I miss Rwanda. The hills, the forests, the trails, the gorillas. I don't know if I would refer to it as a "walk," more of a hike, but it has stayed with me ever since. In my imagination, I often return to Rwanda's Virunga Mountains (though, in my imagination, I'm in much better shape).
6. Susan Juby asks, "What do you tell new writers about the economics of being a writer? Are you a hope-giver or a hope-dasher?"
The economics of writing is the least interesting part of writing. When new writers ask me, I tell them, do it because you enjoy it. Not because you have Something Important to Say, but because you enjoy playing with words, telling stories. Don't worry about the economics of it.
It's strange. Lots of people paint without ever thinking they will become a famous artist. Lots of people play the piano without expecting to perform at Carnegie Hall. Why is that everyone who writes feels that if they aren't published and earning royalties, they've failed?
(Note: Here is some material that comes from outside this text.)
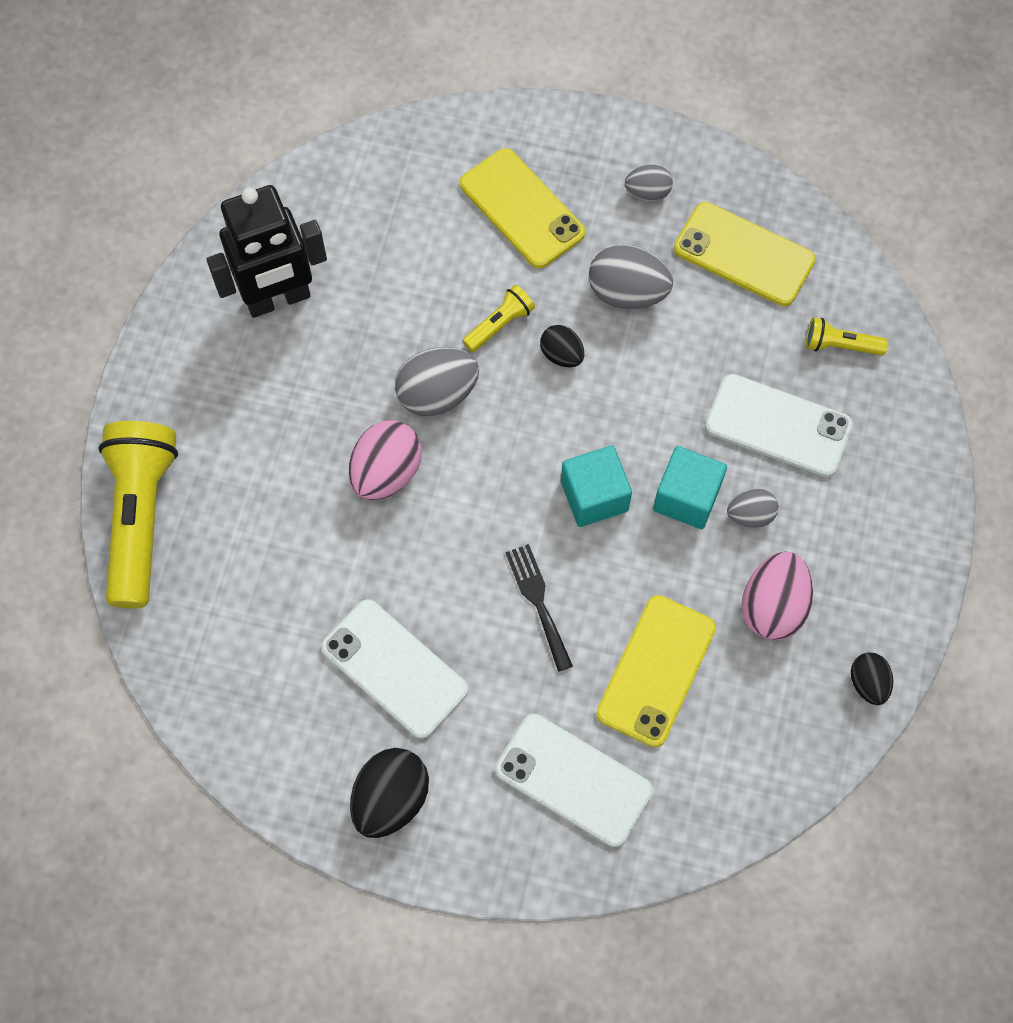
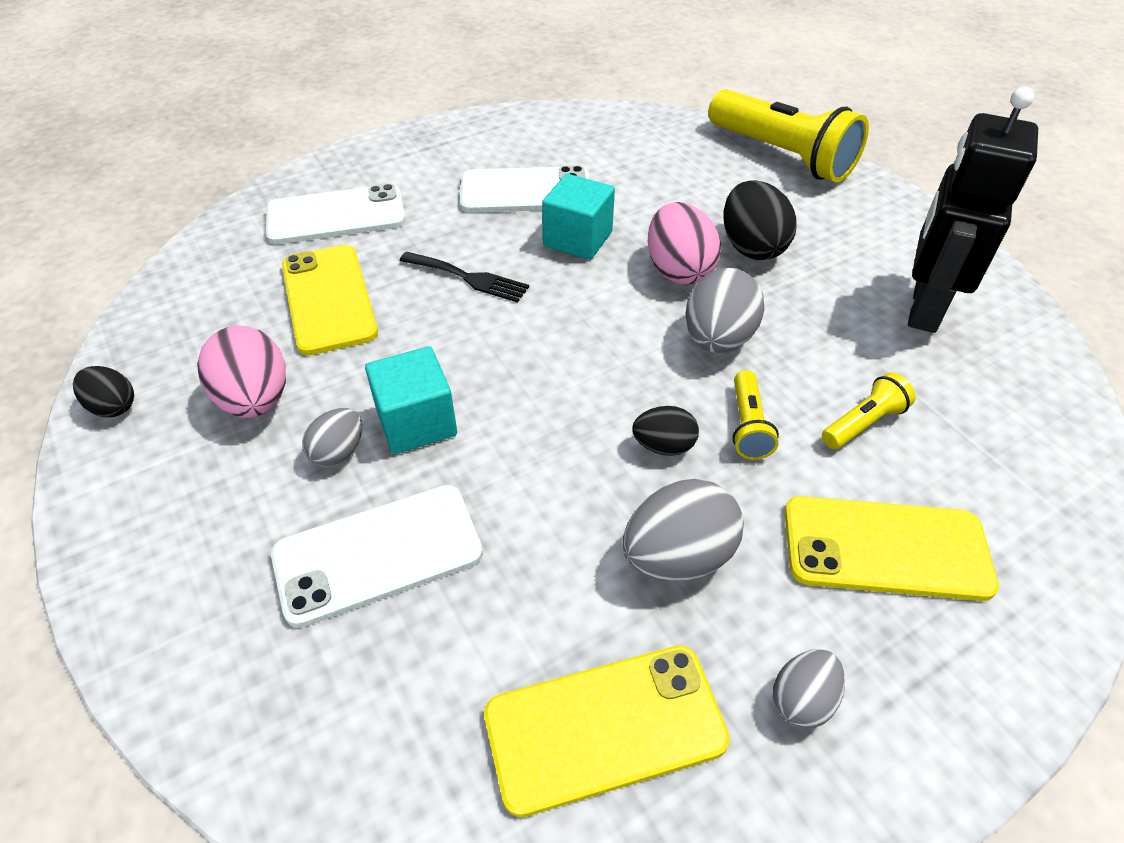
camera: 135 degrees right, 20 degrees down
(391, 799) = (451, 147): black egg -> black egg (751, 247)
(594, 496) = (502, 366): turquoise cube -> turquoise cube (578, 239)
(840, 345) = (375, 713): yellow flashlight -> yellow flashlight (863, 423)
7. Lori Lansens asks: "If you could have dinner with one of your literary heroes, living or dead, who would it be? Where would you eat? What, besides books, would you talk about?"
Bob Edwards, newspaperman and professional shit-disturber. We would have rib-eye steaks and salt-encrusted Caesars at the Petroleum Club in Calgary — or at least, until they threw us out — though I don't imagine we would speak so much as I would be regaled.
8. Camilla Gibb asks, "Do you have an unpublished novel lying about somewhere?"
Not a novel, no. But I do have a haiku that I've been working on for the last 20 years. It's just one syllable short of greatness. (Story of my life.)